Kentucky has produced some of the best big men in the game, including DeMarcus Cousins, Anthony Davis and Karl-Anthony Towns. It’s a hotbed for talent, but specifically for centers and power forwards that take their game to the next level in the pros.
Labissiere would love to be included in that list, but he isn’t trying to be someone he’s not. His focus is on improving and helping his team win games.
“I don’t know, I’m just working for myself, doing what I’m supposed to do,” Labissiere said. “If it happens, it happens. If it doesn’t, it doesn’t. I’m just going to keep doing my thing.”
The Kings have big plans for Labissiere and the rest of their young core this summer. Labissiere will likely join the team’s three other 2016 first round picks in Las Vegas for Summer League in July. Another two or three rookies from the 2017 NBA Draft will likely join them as Sacramento attempts to build some early chemistry amongst.

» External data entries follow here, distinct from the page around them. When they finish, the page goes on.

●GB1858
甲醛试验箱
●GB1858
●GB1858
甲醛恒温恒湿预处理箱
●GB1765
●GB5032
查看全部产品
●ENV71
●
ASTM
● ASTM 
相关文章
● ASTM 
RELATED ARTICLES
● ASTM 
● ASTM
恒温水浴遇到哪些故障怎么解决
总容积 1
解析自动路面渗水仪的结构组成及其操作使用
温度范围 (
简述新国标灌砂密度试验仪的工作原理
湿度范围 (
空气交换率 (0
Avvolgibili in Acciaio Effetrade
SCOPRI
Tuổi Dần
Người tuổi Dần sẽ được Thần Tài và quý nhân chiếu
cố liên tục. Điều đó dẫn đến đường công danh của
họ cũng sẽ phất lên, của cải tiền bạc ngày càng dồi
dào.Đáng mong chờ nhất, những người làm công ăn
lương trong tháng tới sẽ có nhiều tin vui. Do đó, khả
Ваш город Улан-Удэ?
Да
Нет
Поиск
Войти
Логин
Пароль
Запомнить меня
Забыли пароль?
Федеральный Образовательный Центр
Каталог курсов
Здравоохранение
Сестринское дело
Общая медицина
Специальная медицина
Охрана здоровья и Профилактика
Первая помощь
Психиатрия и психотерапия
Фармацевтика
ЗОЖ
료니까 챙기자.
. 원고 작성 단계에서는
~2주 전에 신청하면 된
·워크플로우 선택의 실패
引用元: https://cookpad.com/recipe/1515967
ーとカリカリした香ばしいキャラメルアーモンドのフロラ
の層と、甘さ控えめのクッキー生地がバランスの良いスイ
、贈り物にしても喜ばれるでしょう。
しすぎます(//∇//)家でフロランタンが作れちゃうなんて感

Following Summer League, Labissiere is scheduled to travel to Haiti where he will hold a basketball camp in his home country. It’s the first time he’s been back to Haiti since moving to the US following the earthquake in 2010.
Labissiere wasn’t the only Kentucky product on display for Sacramento against the Lakers. Willie Cauley-Stein spent three seasons under Calipari before going sixth overall in the 2015 NBA Draft.
Cauley-Stein put up solid numbers in front of his former coach, finishing the game against the Lakers with 14 points, seven rebounds and three blocks in just 23 minutes of action.
“Willie is doing what he does,” Calipari said. “He’s flying up and down that floor, he’s blocking shots. He seems to have some freedoms to do some of the stuff he does well.”
Cauley-Stein is a completely different player two season removed from his time at Kentucky. He finished strong down the stretch for Sacramento, showing a newfound confidence in his scoring ability.
“It’s a great feeling, I don’t think he’s watched me play like that since I left,” Cauley-Stein said. “It was cool to get a chance to see him and show him things I’ve worked on and I’ve gotten better. It was really satisfying, [him] telling me I got better, so I know I’m [going] in the right direction.”
It’s clear that Labissiere and Cauley-Stein had a very different experience at Kentucky. The end result might work out just fine for the Sacramento Kings. The duo played alongside one another for plenty of games down the stretch as the team’s starting frontcourt. It’s a look Kings fans might get used to seeing going forward.